REQUIRED WORK |
Restate the entries word for word, leaving nothing out.

(Skeletal landmark data)
>>>

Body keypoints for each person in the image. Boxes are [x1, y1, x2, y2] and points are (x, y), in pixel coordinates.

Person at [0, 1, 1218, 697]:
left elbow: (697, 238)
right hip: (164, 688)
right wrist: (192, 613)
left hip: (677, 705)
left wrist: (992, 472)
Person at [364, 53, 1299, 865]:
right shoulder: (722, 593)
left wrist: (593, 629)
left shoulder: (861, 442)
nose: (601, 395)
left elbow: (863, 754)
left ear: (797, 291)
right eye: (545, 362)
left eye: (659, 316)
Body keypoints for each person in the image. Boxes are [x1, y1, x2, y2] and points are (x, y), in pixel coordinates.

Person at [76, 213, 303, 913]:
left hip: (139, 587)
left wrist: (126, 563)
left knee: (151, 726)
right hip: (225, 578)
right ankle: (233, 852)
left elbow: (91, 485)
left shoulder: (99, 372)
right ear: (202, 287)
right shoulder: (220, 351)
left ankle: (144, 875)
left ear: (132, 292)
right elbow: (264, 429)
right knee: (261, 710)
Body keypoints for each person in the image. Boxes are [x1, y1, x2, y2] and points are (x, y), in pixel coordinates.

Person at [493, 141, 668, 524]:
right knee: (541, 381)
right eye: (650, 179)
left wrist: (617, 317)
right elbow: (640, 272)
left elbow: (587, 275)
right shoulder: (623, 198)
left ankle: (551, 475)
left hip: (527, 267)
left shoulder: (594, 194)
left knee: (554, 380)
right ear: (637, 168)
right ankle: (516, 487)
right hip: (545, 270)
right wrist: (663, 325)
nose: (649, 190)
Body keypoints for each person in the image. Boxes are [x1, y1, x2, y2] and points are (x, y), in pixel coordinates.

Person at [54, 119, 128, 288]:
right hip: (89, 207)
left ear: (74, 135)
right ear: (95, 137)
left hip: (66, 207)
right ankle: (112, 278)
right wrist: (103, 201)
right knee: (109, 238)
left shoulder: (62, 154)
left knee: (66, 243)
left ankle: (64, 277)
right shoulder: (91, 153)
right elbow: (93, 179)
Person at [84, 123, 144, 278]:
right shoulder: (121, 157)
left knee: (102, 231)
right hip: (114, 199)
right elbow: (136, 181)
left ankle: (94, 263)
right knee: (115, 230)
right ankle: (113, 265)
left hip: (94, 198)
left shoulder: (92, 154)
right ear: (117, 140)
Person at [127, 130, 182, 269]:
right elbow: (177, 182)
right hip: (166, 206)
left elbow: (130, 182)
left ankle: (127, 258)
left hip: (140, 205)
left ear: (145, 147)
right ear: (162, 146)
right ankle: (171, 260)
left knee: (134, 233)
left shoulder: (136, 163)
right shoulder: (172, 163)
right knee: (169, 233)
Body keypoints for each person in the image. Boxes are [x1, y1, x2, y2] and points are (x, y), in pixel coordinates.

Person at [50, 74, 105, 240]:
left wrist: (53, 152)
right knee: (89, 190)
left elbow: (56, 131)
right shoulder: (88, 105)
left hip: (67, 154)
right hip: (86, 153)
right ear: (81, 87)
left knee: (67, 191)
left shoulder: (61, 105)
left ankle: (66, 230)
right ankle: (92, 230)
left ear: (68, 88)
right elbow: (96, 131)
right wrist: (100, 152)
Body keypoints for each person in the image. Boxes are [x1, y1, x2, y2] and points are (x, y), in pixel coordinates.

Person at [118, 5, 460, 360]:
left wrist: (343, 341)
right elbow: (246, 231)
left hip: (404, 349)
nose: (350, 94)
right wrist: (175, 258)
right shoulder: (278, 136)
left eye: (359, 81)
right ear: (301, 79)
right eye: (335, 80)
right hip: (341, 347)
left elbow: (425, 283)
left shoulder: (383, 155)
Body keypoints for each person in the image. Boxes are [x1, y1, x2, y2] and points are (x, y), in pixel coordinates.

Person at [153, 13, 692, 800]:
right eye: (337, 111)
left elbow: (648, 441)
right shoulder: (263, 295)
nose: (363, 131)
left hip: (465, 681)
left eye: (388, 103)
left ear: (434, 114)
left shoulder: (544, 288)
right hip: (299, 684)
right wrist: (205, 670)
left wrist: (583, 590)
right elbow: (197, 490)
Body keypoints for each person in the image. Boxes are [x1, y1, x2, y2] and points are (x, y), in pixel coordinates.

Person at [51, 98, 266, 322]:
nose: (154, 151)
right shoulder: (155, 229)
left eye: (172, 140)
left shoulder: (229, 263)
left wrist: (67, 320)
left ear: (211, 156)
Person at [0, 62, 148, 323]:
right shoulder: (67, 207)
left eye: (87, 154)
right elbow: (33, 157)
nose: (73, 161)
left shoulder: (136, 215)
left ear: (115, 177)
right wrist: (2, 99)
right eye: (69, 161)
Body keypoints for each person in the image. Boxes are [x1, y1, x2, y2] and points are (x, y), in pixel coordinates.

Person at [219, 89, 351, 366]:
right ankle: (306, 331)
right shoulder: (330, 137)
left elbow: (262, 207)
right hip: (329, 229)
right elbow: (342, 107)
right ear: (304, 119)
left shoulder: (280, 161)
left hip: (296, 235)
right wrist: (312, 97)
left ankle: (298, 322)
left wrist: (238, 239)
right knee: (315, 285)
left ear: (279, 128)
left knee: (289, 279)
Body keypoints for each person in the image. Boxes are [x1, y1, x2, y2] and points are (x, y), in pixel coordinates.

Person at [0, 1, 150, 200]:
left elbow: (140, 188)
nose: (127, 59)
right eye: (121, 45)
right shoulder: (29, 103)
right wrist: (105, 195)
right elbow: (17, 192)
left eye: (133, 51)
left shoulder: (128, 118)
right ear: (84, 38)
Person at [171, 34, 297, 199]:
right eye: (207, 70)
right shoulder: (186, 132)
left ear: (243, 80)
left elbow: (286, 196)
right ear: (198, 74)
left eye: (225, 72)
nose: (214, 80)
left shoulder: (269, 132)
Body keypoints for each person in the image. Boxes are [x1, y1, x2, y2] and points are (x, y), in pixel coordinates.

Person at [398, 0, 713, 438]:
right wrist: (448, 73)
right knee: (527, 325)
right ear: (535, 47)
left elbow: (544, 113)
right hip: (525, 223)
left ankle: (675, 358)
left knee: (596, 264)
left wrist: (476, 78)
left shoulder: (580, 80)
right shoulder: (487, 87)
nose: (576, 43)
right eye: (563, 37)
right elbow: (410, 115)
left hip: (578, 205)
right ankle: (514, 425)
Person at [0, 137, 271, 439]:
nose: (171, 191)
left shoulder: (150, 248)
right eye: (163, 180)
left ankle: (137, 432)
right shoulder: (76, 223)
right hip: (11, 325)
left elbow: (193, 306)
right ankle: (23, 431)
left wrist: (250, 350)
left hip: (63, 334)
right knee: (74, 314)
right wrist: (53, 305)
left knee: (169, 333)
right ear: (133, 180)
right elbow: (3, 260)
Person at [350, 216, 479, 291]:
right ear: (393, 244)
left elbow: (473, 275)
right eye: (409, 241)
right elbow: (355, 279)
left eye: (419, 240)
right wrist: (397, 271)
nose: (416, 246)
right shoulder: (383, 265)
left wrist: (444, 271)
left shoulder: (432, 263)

<<<

TASK SOLUTION |
Body keypoints for each person in the image. Boxes are [x1, y1, x2, y2] and points are (x, y), in pixel coordinates.

Person at [0, 1, 1218, 697]:
left elbow: (697, 238)
right hip: (164, 688)
right wrist: (192, 613)
left hip: (677, 705)
left wrist: (992, 472)
Person at [364, 53, 1299, 865]:
right shoulder: (722, 593)
left wrist: (593, 629)
left shoulder: (861, 442)
nose: (601, 395)
left elbow: (863, 754)
left ear: (797, 291)
right eye: (545, 362)
left eye: (659, 316)
Body keypoints for each person in the image. Boxes are [x1, y1, x2, y2] and points are (x, y), in pixel coordinates.

Person at [76, 213, 303, 913]:
left hip: (139, 587)
left wrist: (126, 563)
left knee: (151, 726)
right hip: (225, 578)
right ankle: (233, 852)
left elbow: (91, 485)
left shoulder: (99, 372)
right ear: (202, 287)
right shoulder: (220, 351)
left ankle: (144, 875)
left ear: (132, 292)
right elbow: (264, 429)
right knee: (261, 710)
Body keypoints for each person in the image. Boxes are [x1, y1, x2, y2] and points are (x, y), in pixel coordinates.

Person at [493, 141, 668, 524]:
right knee: (541, 381)
right eye: (650, 179)
left wrist: (617, 317)
right elbow: (640, 272)
left elbow: (587, 275)
right shoulder: (623, 198)
left ankle: (551, 475)
left hip: (527, 267)
left shoulder: (594, 194)
left knee: (554, 380)
right ear: (637, 168)
right ankle: (516, 487)
right hip: (545, 270)
right wrist: (663, 325)
nose: (649, 190)
Body keypoints for each person in the image. Boxes are [x1, y1, x2, y2] and points are (x, y), in pixel coordinates.

Person at [54, 119, 128, 288]:
right hip: (89, 207)
left ear: (74, 135)
right ear: (95, 137)
left hip: (66, 207)
right ankle: (112, 278)
right wrist: (103, 201)
right knee: (109, 238)
left shoulder: (62, 154)
left knee: (66, 243)
left ankle: (64, 277)
right shoulder: (91, 153)
right elbow: (93, 179)
Person at [84, 123, 144, 278]:
right shoulder: (121, 157)
left knee: (102, 231)
right hip: (114, 199)
right elbow: (136, 181)
left ankle: (94, 263)
right knee: (115, 230)
right ankle: (113, 265)
left hip: (94, 198)
left shoulder: (92, 154)
right ear: (117, 140)
Person at [127, 130, 182, 269]:
right elbow: (177, 182)
right hip: (166, 206)
left elbow: (130, 182)
left ankle: (127, 258)
left hip: (140, 205)
left ear: (145, 147)
right ear: (162, 146)
right ankle: (171, 260)
left knee: (134, 233)
left shoulder: (136, 163)
right shoulder: (172, 163)
right knee: (169, 233)
Body keypoints for each person in the image. Boxes are [x1, y1, x2, y2] and points are (x, y), in pixel coordinates.

Person at [50, 74, 105, 240]:
left wrist: (53, 152)
right knee: (89, 190)
left elbow: (56, 131)
right shoulder: (88, 105)
left hip: (67, 154)
right hip: (86, 153)
right ear: (81, 87)
left knee: (67, 191)
left shoulder: (61, 105)
left ankle: (66, 230)
right ankle: (92, 230)
left ear: (68, 88)
right elbow: (96, 131)
right wrist: (100, 152)
Body keypoints for each person in the image. Boxes are [x1, y1, x2, y2] and points are (x, y), in pixel coordinates.

Person at [118, 5, 460, 360]:
left wrist: (343, 341)
right elbow: (246, 231)
left hip: (404, 349)
nose: (350, 94)
right wrist: (175, 258)
right shoulder: (278, 136)
left eye: (359, 81)
right ear: (301, 79)
right eye: (335, 80)
right hip: (341, 347)
left elbow: (425, 283)
left shoulder: (383, 155)
Body keypoints for each person in the image. Boxes are [x1, y1, x2, y2] and points are (x, y), in pixel coordinates.

Person at [153, 13, 692, 800]:
right eye: (337, 111)
left elbow: (648, 441)
right shoulder: (263, 295)
nose: (363, 131)
left hip: (465, 681)
left eye: (388, 103)
left ear: (434, 114)
left shoulder: (544, 288)
right hip: (299, 684)
right wrist: (205, 670)
left wrist: (583, 590)
right elbow: (197, 490)
Body keypoints for each person in the image. Boxes are [x1, y1, x2, y2] and points are (x, y), in pixel coordinates.

Person at [51, 98, 266, 322]:
nose: (154, 151)
right shoulder: (155, 229)
left eye: (172, 140)
left shoulder: (229, 263)
left wrist: (67, 320)
left ear: (211, 156)
Person at [0, 62, 148, 323]:
right shoulder: (67, 207)
left eye: (87, 154)
right elbow: (33, 157)
nose: (73, 161)
left shoulder: (136, 215)
left ear: (115, 177)
right wrist: (2, 99)
right eye: (69, 161)
Body keypoints for each person in the image. Boxes are [x1, y1, x2, y2] and points are (x, y), in pixel coordinates.

Person at [219, 89, 351, 366]:
right ankle: (306, 331)
right shoulder: (330, 137)
left elbow: (262, 207)
right hip: (329, 229)
right elbow: (342, 107)
right ear: (304, 119)
left shoulder: (280, 161)
left hip: (296, 235)
right wrist: (312, 97)
left ankle: (298, 322)
left wrist: (238, 239)
right knee: (315, 285)
left ear: (279, 128)
left knee: (289, 279)
Body keypoints for each person in the image. Boxes are [x1, y1, x2, y2] and points are (x, y), in pixel coordinates.

Person at [0, 1, 150, 200]:
left elbow: (140, 188)
nose: (127, 59)
right eye: (121, 45)
right shoulder: (29, 103)
right wrist: (105, 195)
right elbow: (17, 192)
left eye: (133, 51)
left shoulder: (128, 118)
right ear: (84, 38)
Person at [171, 34, 297, 199]:
right eye: (207, 70)
right shoulder: (186, 132)
left ear: (243, 80)
left elbow: (286, 196)
right ear: (198, 74)
left eye: (225, 72)
nose: (214, 80)
left shoulder: (269, 132)
Body keypoints for each person in the image. Boxes are [x1, y1, x2, y2] and points are (x, y), in pixel coordinates.

Person at [398, 0, 713, 438]:
right wrist: (448, 73)
right knee: (527, 325)
right ear: (535, 47)
left elbow: (544, 113)
right hip: (525, 223)
left ankle: (675, 358)
left knee: (596, 264)
left wrist: (476, 78)
left shoulder: (580, 80)
right shoulder: (487, 87)
nose: (576, 43)
right eye: (563, 37)
right elbow: (410, 115)
left hip: (578, 205)
right ankle: (514, 425)
Person at [0, 137, 271, 439]:
nose: (171, 191)
left shoulder: (150, 248)
right eye: (163, 180)
left ankle: (137, 432)
right shoulder: (76, 223)
right hip: (11, 325)
left elbow: (193, 306)
right ankle: (23, 431)
left wrist: (250, 350)
left hip: (63, 334)
right knee: (74, 314)
right wrist: (53, 305)
left knee: (169, 333)
right ear: (133, 180)
right elbow: (3, 260)
Person at [350, 216, 479, 291]:
right ear: (393, 244)
left elbow: (473, 275)
right eye: (409, 241)
right elbow: (355, 279)
left eye: (419, 240)
right wrist: (397, 271)
nose: (416, 246)
right shoulder: (383, 265)
left wrist: (444, 271)
left shoulder: (432, 263)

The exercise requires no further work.